Le grand monde, Pierre Lemaitre

Le grand monde

Pierre Lemaitre

Editions Calmann-Lévy

Quatrième de couverture

La famille Pelletier.


Trois histoires d’amour, un lanceur d’alerte, une adolescente égarée, deux processions, Bouddha et Confucius, un journaliste ambitieux, une mort tragique, le chat Joseph, une épouse impossible, un sale trafic, une actrice incognito, une descente aux enfers, cet imbécile de Doueiri, un accent mystérieux, la postière de Lamberghem, grosse promotion sur le linge de maison, le retour du passé, un parfum d’exotisme, une passion soudaine et irrésistible. Et quelques meurtres.


Les romans de Pierre Lemaitre ont été récompensés par de nombreux prix littéraires nationaux et internationaux. Après sa remarquable fresque de l’entre-deux-guerres, il nous propose aujourd’hui une plongée mouvementée et jubilatoire dans les Trente Glorieuses.

Mon avis

Beyrouth, mars 1948. En procession, la famille Pelletier emprunte l’avenue de Français. Tous les ans, le « pèlerinage Pelletier », à la gloire de la savonnerie, fondée par Louis (le patriarche), se déroule le premier dimanche de mars. Aucun des enfants n’est exempté. Jean qui vit en France, avec son épouse, Geneviève, a été forcé de faire le voyage. Le départ de ses deux frères est programmé après cette tradition familiale. Cette année, la procession ressemble à un cortège funèbre, en raison du masque de douleur qui étreint le visage de Mme Pelletier.
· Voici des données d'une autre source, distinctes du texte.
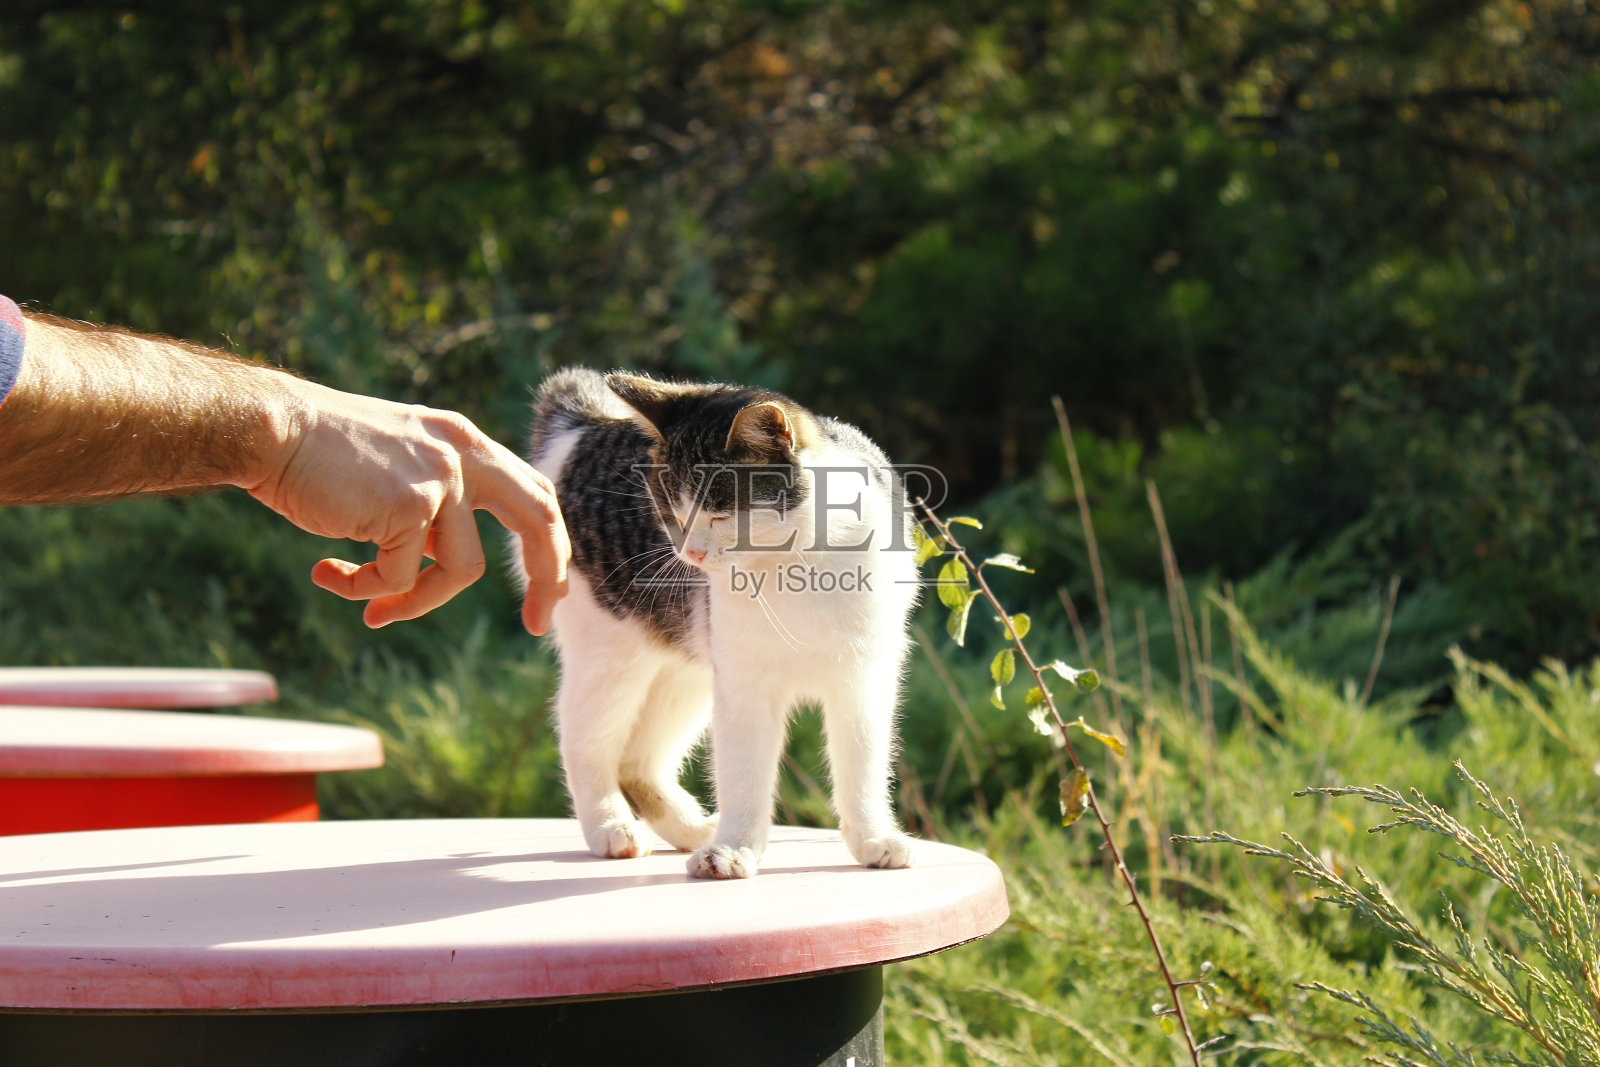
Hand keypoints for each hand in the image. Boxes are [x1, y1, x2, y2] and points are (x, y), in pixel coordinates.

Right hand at [244, 379, 569, 632]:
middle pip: (538, 519)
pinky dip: (362, 588)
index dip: (546, 543)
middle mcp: (463, 454)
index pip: (532, 493)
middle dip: (545, 576)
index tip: (546, 590)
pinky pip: (399, 578)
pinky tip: (326, 573)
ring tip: (370, 610)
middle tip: (537, 626)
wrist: (269, 428)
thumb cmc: (316, 454)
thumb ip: (433, 495)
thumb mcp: (396, 463)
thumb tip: (445, 559)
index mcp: (463, 442)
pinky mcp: (410, 506)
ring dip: (413, 602)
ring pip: (459, 572)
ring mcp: (440, 479)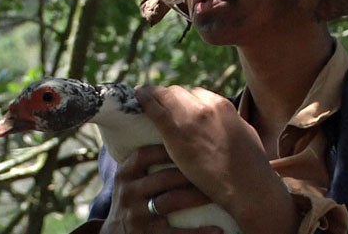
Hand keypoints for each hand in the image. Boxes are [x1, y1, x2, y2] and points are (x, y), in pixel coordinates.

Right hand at [99, 145, 221, 233]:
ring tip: (222, 193)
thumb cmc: (135, 199)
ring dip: (200, 196)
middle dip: (194, 171)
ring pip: (173, 201)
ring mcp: (136, 215)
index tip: (196, 139)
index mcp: (125, 173)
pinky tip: (218, 229)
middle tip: (221, 165)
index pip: (146, 154)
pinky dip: (199, 231)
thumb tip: (179, 124)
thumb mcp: (132, 178)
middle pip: (165, 177)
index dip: (170, 147)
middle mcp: (128, 192)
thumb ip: (149, 159)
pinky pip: (176, 233)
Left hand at [136, 86, 298, 233]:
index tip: (178, 106)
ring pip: (166, 95)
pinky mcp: (176, 133)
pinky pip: (155, 109)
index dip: (185, 100)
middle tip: (159, 104)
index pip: (197, 93)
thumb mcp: (244, 133)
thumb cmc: (251, 166)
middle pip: (180, 92)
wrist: (247, 184)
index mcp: (222, 106)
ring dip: (155, 95)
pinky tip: (137, 96)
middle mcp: (206, 106)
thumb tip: (225, 123)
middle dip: (169, 97)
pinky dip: (144, 100)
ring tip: (143, 94)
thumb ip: (230, 123)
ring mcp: (190, 118)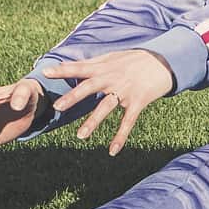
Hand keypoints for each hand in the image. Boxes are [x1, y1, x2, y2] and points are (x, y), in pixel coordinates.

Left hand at [45, 50, 173, 155]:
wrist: (163, 62)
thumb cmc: (134, 59)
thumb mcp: (112, 57)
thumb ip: (90, 63)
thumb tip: (66, 65)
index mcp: (104, 67)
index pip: (80, 67)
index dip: (63, 70)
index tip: (45, 72)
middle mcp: (112, 78)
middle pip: (89, 88)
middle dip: (73, 97)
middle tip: (57, 107)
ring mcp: (125, 91)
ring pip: (106, 107)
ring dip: (93, 122)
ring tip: (80, 136)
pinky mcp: (138, 102)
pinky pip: (127, 122)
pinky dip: (120, 137)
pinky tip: (112, 152)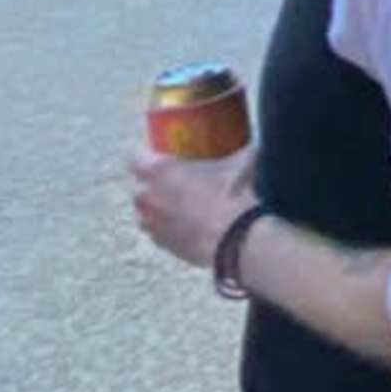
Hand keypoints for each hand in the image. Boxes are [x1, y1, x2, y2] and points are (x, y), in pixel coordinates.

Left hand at [130, 147, 256, 270]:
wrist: (237, 239)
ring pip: (143, 214)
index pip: (135, 157)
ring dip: (155, 210)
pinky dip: (167, 230)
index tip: (160, 156)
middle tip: (173, 182)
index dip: (147, 156)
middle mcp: (148, 197)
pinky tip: (186, 227)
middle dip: (151, 185)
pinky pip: (157, 234)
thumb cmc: (233, 195)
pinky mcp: (163, 246)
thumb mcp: (242, 163)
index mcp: (161, 171)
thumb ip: (243, 150)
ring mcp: (153, 224)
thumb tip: (255, 145)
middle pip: (138, 188)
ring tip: (177, 207)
Deux de ses fils quittent la maison : le premier, François, va étudier à Paris ; le deuxième, Étienne, s’exile en Indochine ; seule sa fille, Hélène, reste au Liban, mais elle exprime des envies d’indépendance qui présagent un envol prochain. Louis Pelletier est fier de son entreprise. Il aurait aimé la transmettre à Jean, son aîné, qui s’est révélé incompétent.

Les destins des quatre enfants s’entremêlent avant d’être rejoints, par celui des parents. L’un recherche l’être aimé dans un pays hostile, l’autre cherche à percer professionnellement, le troisième extériorise son mal-être d’une manière singulière, la dernière cherche sa place. Des scandales qui salissent la France, des tortures, des humiliations, de l’amour, du journalisme, des roublardises, du danger, un meurtrier qui provoque des sentiments de pitié, de l’espoir, de la survie, de l’opportunisme, des joies, du chagrin, des trahisons, un pays qui recherche ses lumières, un autre qui se détruit, des révélations, une conversion professionnelle surprenante, une idole loufoque, du suspense, de la répartie, de la corruption, des drames, des arrangements avec la vérité, de la passion sont quelques-uns des éléments qui constituent cette fresque ensorcelante et tumultueuse.

Du Liban à l’Indochine, en s’attardant en France, cette saga mêle le rocambolesque au sérieux, le romanesque à l’historique, le sociétal au quotidien, le sensationnel à l’anodin, la famille à l’universalité, la paix à la guerre. C’est incandescent, poignant, amusant, émouvant, révoltant : ça tourbillonne. Nous sommes enivrés par les évènements, happés par les aventures des protagonistes, émus par leurs peines, égayés, mais aussi scandalisés par leurs péripéties, attendris par leurs faiblesses et surtout admiratifs de la précision de leurs portraits et des rebondissements qui n’ont de cesse de nous surprendre. J’ai eu un immense coup de cœur pour Le grand monde, le premier tome de la nouvelle saga de Pierre Lemaitre.

Je remercie sincèrement Doriane des Éditions Calmann-Lévy pour ce service presse.